→ **WORK INSTRUCTIONS**: Would you retype every entry that follows without altering a word?

[Data items]
-- -- --

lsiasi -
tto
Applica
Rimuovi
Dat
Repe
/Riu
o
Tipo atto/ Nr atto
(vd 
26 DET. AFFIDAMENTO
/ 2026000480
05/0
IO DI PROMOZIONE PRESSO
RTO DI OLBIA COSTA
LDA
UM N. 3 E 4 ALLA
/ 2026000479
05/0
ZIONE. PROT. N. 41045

-- -- --

→ **WRITTEN ANSWER**:
lsiasi -
tto
Applica
Rimuovi
Dat
Repe
/Riu
o
Tipo atto/ Nr atto
(vd 
26 DET. AFFIDAMENTO
/ 2026000480
05/0
IO DI PROMOZIONE PRESSO
RTO DI OLBIA COSTA
LDA
UM N. 3 E 4 ALLA
/ 2026000479
05/0
ZIONE. PROT. N. 41045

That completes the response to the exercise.